横田 私からは何ともいえませんが…会員さま向けに送ったレターには、自らの手でクイーンズヒルを再建することなど、新たな代表としての意気込みを表明しております。また、ゴルフ場経営のプロをそろえてマネジメントを実践することを述べているようですね。今回の新たな取締役は公認会計士ですが、どのように再建するのか疑問です。
――創業者の學氏から任されて、クイーンズヒル再建に尽力されていましたが、無念ではないですか。
横田 學氏に託されてゴルフ場運営に取り組んできたので、自分の立場に対しての未練はありません。
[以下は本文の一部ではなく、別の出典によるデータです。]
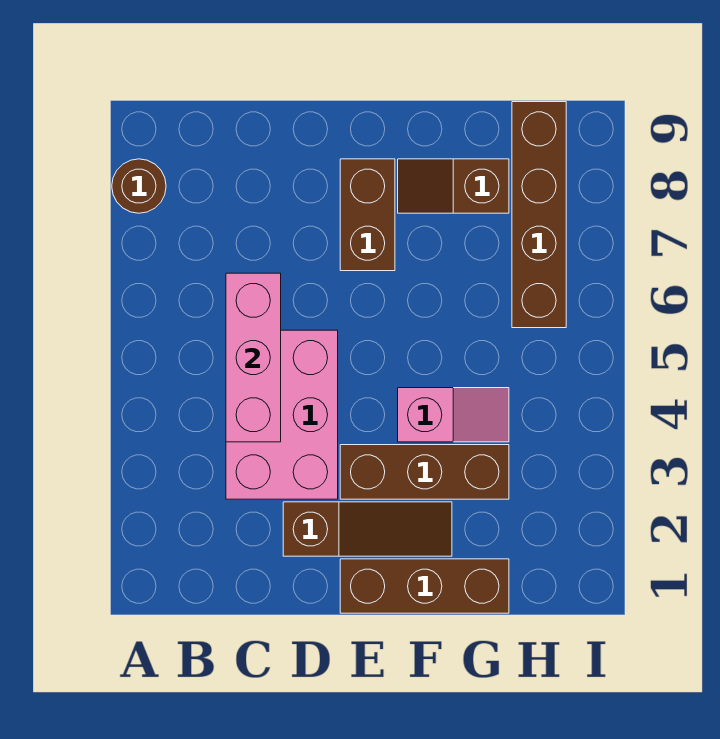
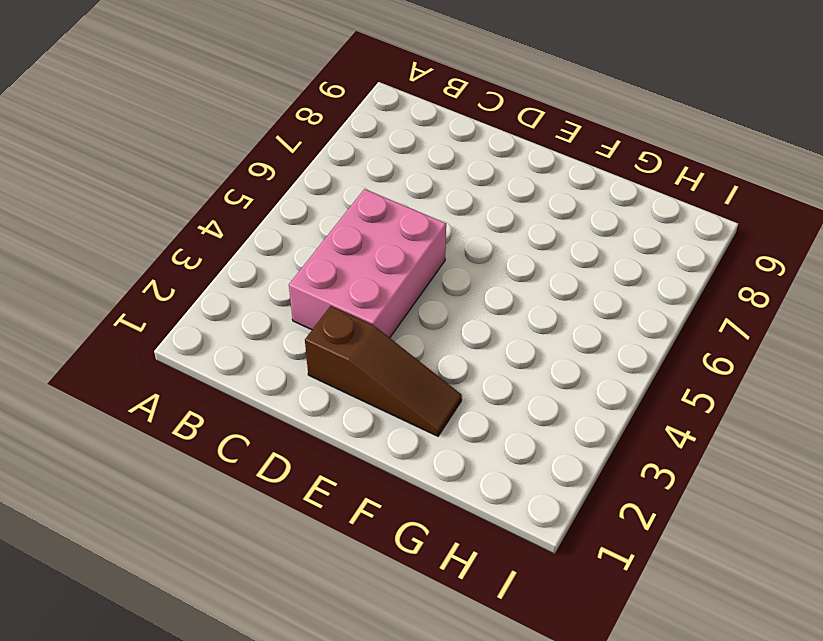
none -> brown round brick A8 level 1
none -> brown brick E1:G1 level 1

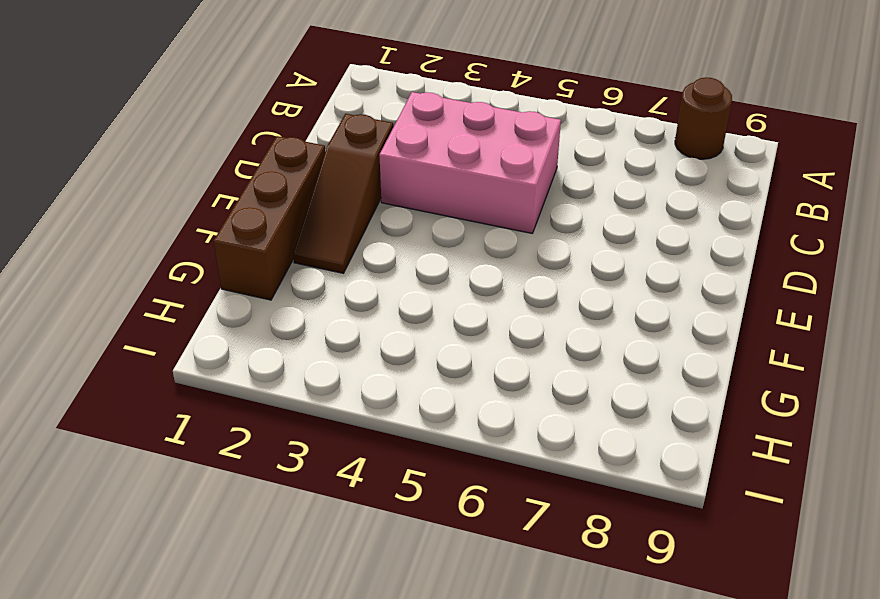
none -> brown brick E3:G3 level 1
none -> brown brick E7:E8 level 1

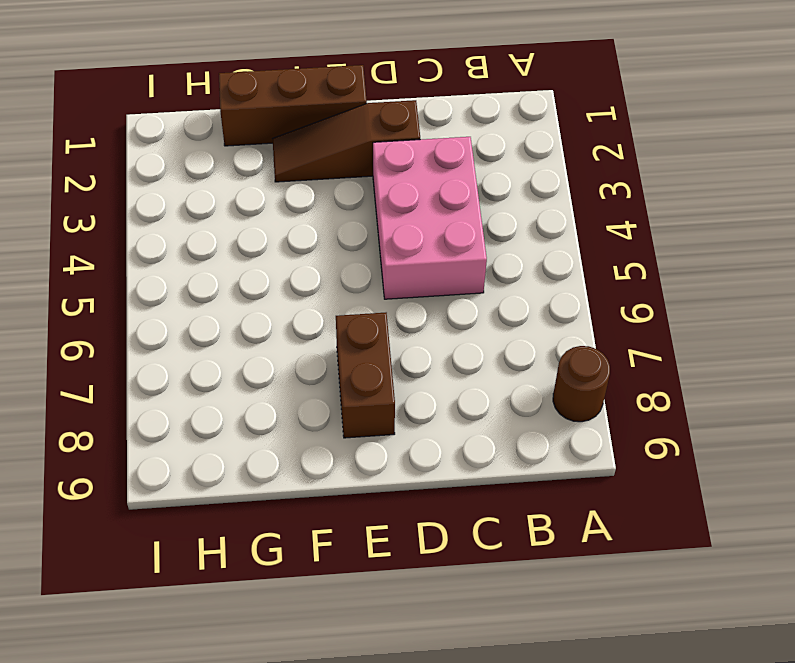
none -> brown brick E3:G3 level 1
none -> pink slope F4:G4 level 1 top F

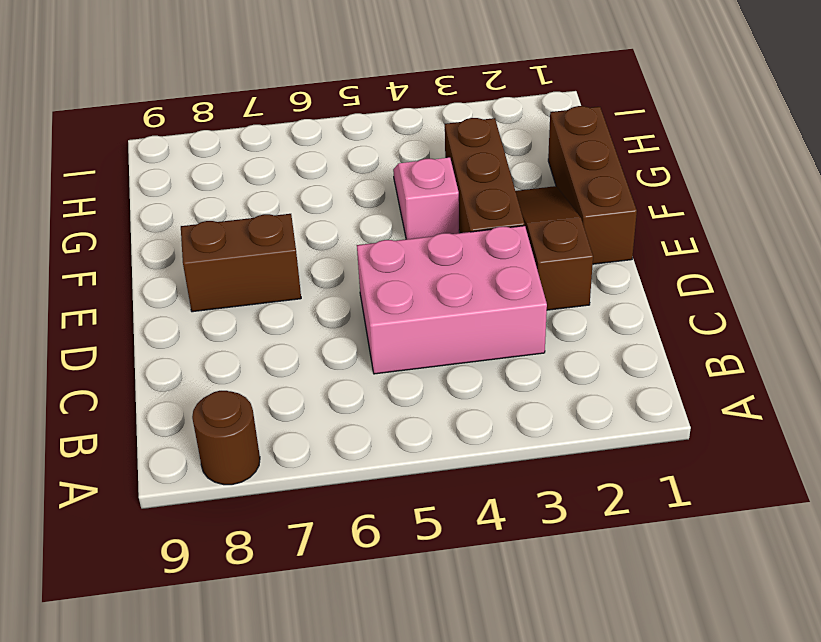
none -> brown slope F8:G8 level 1 top G
none -> brown brick H6:H9 level 1

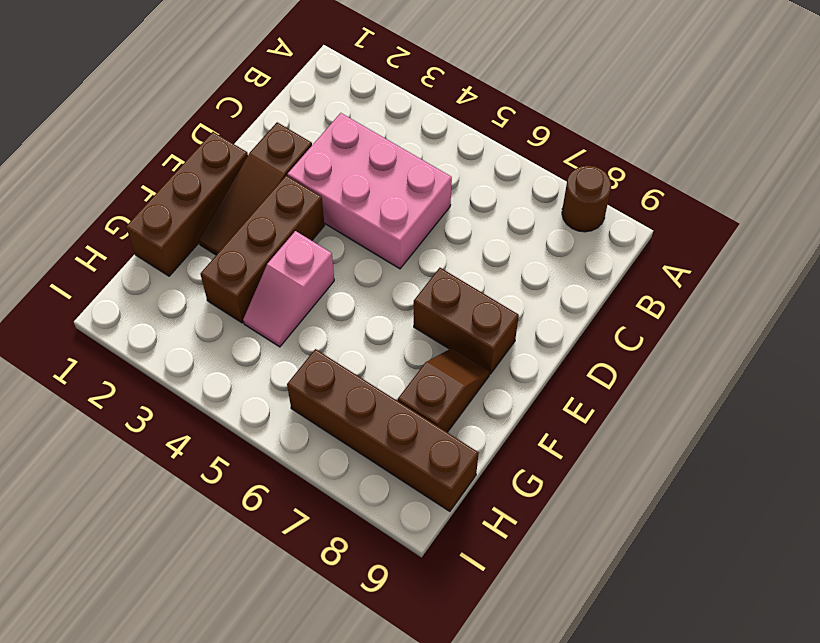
none -> pink brick C4:C6 level 2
ただ、従業員や会員さまのことを思えば今後の行く末が心配です。ともに働いた仲間の待遇やモチベーション。1,400名の会員さま。未来が見えるマネジメントであれば良いのですが…。
學社長は約10年前に病魔に襲われ闘病生活に入りました。それでも、學社長は病床から我々に叱咤激励され、当初私たちは経営判断を仰いできました。我々経営陣は、學社長の思いを継いでクイーンズヒルの再建のために汗水を流してきました。
そのようななかで、再建には民事再生法を申請し、適正なスポンサー企業に引き継いでいくことがベストであると考えました。借入金が大きく金利のみを払っている状況では、現在のプレー環境を維持するのが精一杯です。より高いレベルのクラブを目指すには、身軽になってスポンサーの力を借りて新たな資金を投入するしかありません。正しい判断だったと今も確信しております。
これからのクイーンズヒルとともに働いた仲間そして会員さまが、どうなるのかが気がかりです。司氏は、当面身売り・売却することを否定しておりますが、その点はまだ不透明だと思います。とにかく、ともに働いた仲間の労働環境と会員さまのプレー環境が守られることを祈るだけです。